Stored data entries
================

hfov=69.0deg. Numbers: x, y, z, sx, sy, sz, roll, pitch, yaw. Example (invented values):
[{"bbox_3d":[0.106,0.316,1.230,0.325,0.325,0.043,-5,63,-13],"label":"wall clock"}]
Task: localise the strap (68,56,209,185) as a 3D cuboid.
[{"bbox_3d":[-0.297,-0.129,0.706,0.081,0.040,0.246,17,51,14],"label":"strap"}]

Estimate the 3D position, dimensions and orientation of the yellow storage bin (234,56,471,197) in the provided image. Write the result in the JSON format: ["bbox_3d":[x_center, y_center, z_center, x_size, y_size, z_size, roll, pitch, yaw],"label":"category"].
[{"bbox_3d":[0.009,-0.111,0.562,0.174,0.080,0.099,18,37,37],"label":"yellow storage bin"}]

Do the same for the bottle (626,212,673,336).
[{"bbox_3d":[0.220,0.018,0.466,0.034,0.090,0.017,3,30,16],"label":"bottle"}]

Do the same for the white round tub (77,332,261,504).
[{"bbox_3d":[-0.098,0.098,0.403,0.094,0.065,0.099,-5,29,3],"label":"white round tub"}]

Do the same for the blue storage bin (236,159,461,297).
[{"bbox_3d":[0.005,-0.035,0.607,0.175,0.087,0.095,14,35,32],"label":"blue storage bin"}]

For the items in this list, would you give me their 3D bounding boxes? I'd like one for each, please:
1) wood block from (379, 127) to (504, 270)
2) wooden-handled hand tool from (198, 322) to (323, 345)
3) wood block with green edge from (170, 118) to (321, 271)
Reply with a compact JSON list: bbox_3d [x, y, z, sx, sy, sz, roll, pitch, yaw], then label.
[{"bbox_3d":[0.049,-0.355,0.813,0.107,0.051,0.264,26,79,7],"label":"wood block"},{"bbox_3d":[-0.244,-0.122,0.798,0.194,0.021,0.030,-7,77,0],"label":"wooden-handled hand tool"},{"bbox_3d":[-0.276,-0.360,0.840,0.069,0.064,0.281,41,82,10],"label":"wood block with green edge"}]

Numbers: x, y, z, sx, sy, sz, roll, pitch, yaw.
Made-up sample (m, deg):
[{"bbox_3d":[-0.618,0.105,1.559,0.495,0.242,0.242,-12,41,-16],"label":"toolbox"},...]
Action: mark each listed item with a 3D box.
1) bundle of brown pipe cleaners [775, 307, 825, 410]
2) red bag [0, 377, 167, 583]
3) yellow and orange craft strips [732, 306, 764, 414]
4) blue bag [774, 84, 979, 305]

================

:: Your objective ::
Count the lines above in which the string "from" occurs. Give that number and nothing else.

:: Exercise result ::
3